St Patrick’s tenacity and contribution to the faith honoured at annual Mass
Perth’s Irish community and other members of the Archdiocese came out in force – many wearing green – for the annual St Patrick’s Day Mass held at St Mary’s Cathedral last week. Photo: Feby Plando
By Caroline Smith
Perth’s Irish community and other members of the Archdiocese came out in force – with many wearing green – for the annual St Patrick’s Day Mass held at St Mary’s Cathedral last week.
More than 500 people attended the service on Friday 17 March, which was celebrated by Father Vincent Conroy and concelebrated by Thornlie Parish Priest Monsignor Tim Corcoran, York Parish Priest Fr Stephen Cooney OPraem, Fr Vincent Glynn and Fr Laurence Murphy.
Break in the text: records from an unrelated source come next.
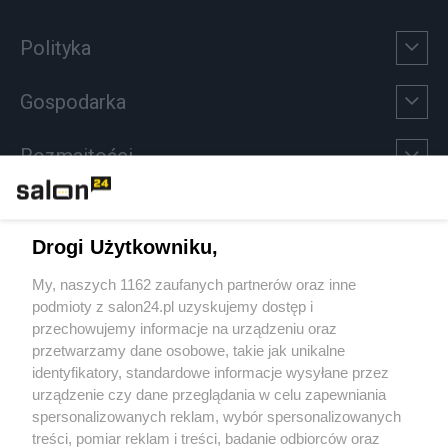
Polityka
Gospodarka
Rozmaitości
Technologie
Drogi Użytkowniku,
Sport
My, naszych 1162 zaufanych partnerów oraz inne
podmioty z salon24.pl uzyskujemy dostęp i
Społeczeństwo
przechowujemy informacje na urządzeniu oraz
przetwarzamy dane osobowe, takie jak unikalne
Kultura
identyfikatory, standardowe informacje wysyłane przez
urządzenie czy dane przeglądania w celu zapewniania
spersonalizowanych reklam, wybór spersonalizowanych
treści, pomiar reklam i treści, badanie odbiorców oraz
The faithfulness and history of Ireland and Perth’s Irish community, as well as the role of St Patrick was celebrated throughout the Mass, beginning with an entrance procession which featured banners and the travelling chests of Bridget Mulqueen and Elizabeth Carbury, migrants who came to Perth from Limerick and Galway respectively in the years following the Famine.
This was accompanied by the song ‘Faith of Our Fathers’, one of several traditional hymns heard throughout the service, such as ‘Hail Glorious St Patrick’, ‘Soul of Our Saviour’, ‘Panis Angelicus’ and ‘Quiet Land of Erin’, with soprano Mary-Attracta Connolly providing solo performances for the latter two.
In his homily for the occasion, Fr Conroy described how St Patrick had come to Ireland (from then Roman Britain) as a slave but after gaining his freedom, had returned with the specific mission of evangelising the local people, following the lead of figures such as St Paul.
“You have honoured in your country Ireland this saint that we know as St Patrick, who saw himself initially as a missionary very much in the style and aspirations of St Paul,” he said.
“(He aimed) to go out to the people and bring the knowledge of Jesus Christ. Patrick wasn’t the first missionary to Ireland, although he was the main one. But when he came, he came with a purpose.”
Fr Conroy added that Irish Catholic teachers had influenced his own faith development as a child in Perth, mentioning a Mother Josepha, a member of the Brigidine Order he had known in school and Fr John Brosnan, who had been Parish Priest at Floreat-Wembley during his youth.
The focus on Irish culture was also reinforced by a liturgical dance performance by the WA Academy of Irish Dancing, together with a message from the President of Ireland, read by Honorary Consul of Ireland to Western Australia, Mr Marty Kavanagh.